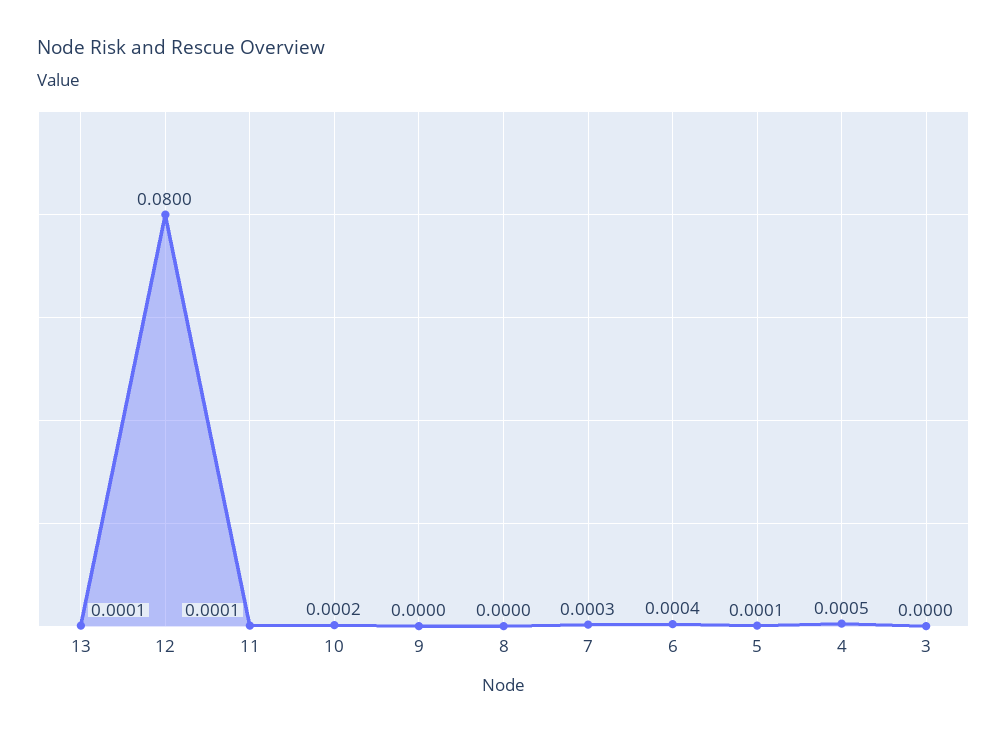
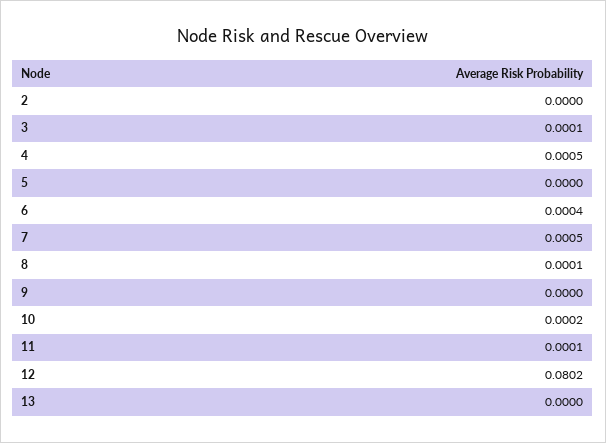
  {
-   "13": 0.0001,
+   "13": 0,
-   "12": 0.08,
+   "12": 0.0802,
    "11": 0.0001,
    "10": 0.0002,
    "9": 0,
-   "8": 0,
+   "8": 0.0001,
-   "7": 0.0003,
+   "7": 0.0005,
    "6": 0.0004,
-   "5": 0.0001,
+   "5": 0,
    "4": 0.0005,
-   "3": 0
+   "3": 0.0001,
+   "2": 0
  }

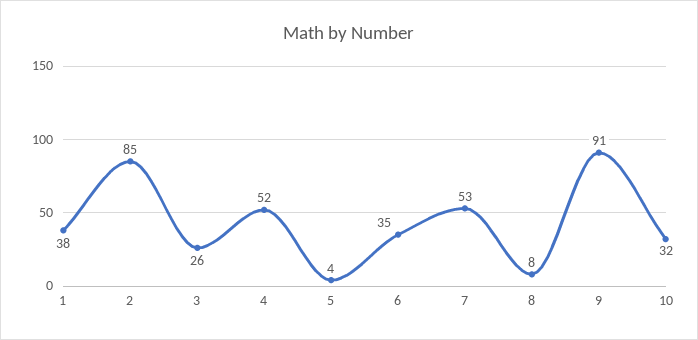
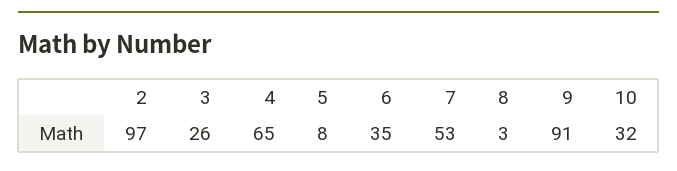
  {
-   "1": 38,
-   "2": 85,
+   "2": 97,
    "3": 26,
-   "4": 52,
+   "4": 65,
-   "5": 4,
+   "5": 8,
    "6": 35,
    "7": 53,
-   "8": 8,
+   "8": 3,
    "9": 91,
    "10": 32
  }

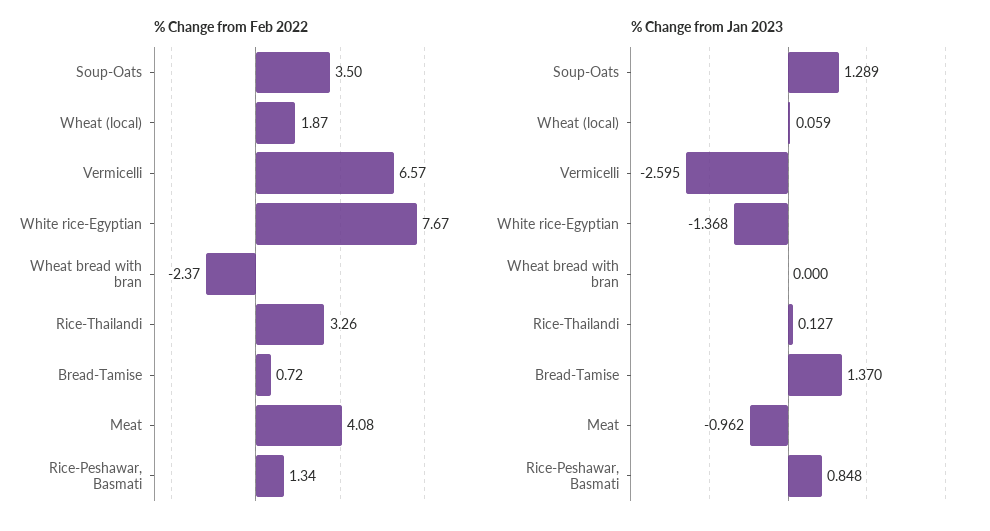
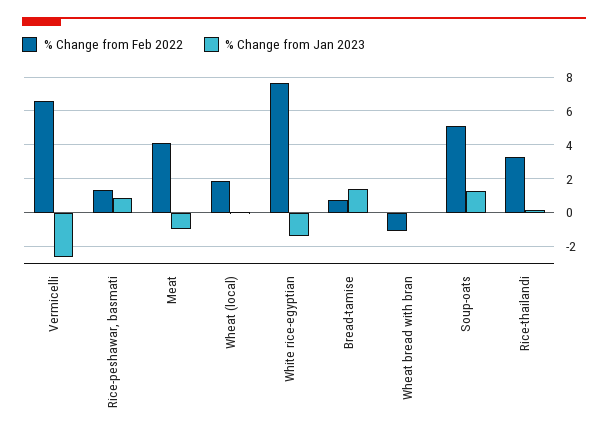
  {
    "% Change from Feb 2022": {
-     "Soup-Oats": 3.5,
+     "Soup-Oats": 5,
      "Wheat (local)": 1.87,
      "Vermicelli": 6.57,
      "White rice-Egyptian": 7.67,
-     "Wheat bread with bran": -2.37,
+     "Wheat bread with bran": -1,
      "Rice-Thailandi": 3.26,
      "Bread-Tamise": 0.72,
      "Meat": 4.08,
      "Rice-Peshawar, Basmati": 1.34
    },
    "% Change from Jan 2023": {
      "Soup-Oats": 1.289,
      "Wheat (local)": 0.059,
      "Vermicelli": -2.595,
      "White rice-Egyptian": -1.368,
      "Wheat bread with bran": 0,
      "Rice-Thailandi": 0.127,
      "Bread-Tamise": 1.37,
      "Meat": -0.962,
      "Rice-Peshawar, Basmati": 0.848
    }
  }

> THE PROBLEM: Your copy should hold each line above exactly and no pictures at all.

> ANSWER FOR THE TASK:
  {
-   "13": 0.0001,
+   "13": 0,
-   "12": 0.08,
+   "12": 0.0802,
    "11": 0.0001,
    "10": 0.0002,
    "9": 0,
-   "8": 0,
+   "8": 0.0001,
-   "7": 0.0003,
+   "7": 0.0005,
    "6": 0.0004,
-   "5": 0.0001,
+   "5": 0,
    "4": 0.0005,
-   "3": 0
+   "3": 0.0001,
+   "2": 0
  }

  {
-   "1": 38,
-   "2": 85,
+   "2": 97,
    "3": 26,
-   "4": 52,
+   "4": 65,
-   "5": 4,
+   "5": 8,
    "6": 35,
    "7": 53,
-   "8": 8,
+   "8": 3,
    "9": 91,
    "10": 32
  }

  {
    "% Change from Feb 2022": {
-     "Soup-Oats": 3.5,
+     "Soup-Oats": 5,
      "Wheat (local)": 1.87,
      "Vermicelli": 6.57,
      "White rice-Egyptian": 7.67,
-     "Wheat bread with bran": -2.37,
+     "Wheat bread with bran": -1,
      "Rice-Thailandi": 3.26,
      "Bread-Tamise": 0.72,
      "Meat": 4.08,
      "Rice-Peshawar, Basmati": 1.34
    },
    "% Change from Jan 2023": {
      "Soup-Oats": 1.289,
      "Wheat (local)": 0.059,
      "Vermicelli": -2.595,
      "White rice-Egyptian": -1.368,
      "Wheat bread with bran": 0,
      "Rice-Thailandi": 0.127,
      "Bread-Tamise": 1.37,
      "Meat": -0.962,
      "Rice-Peshawar, Basmati": 0.848
    }
  }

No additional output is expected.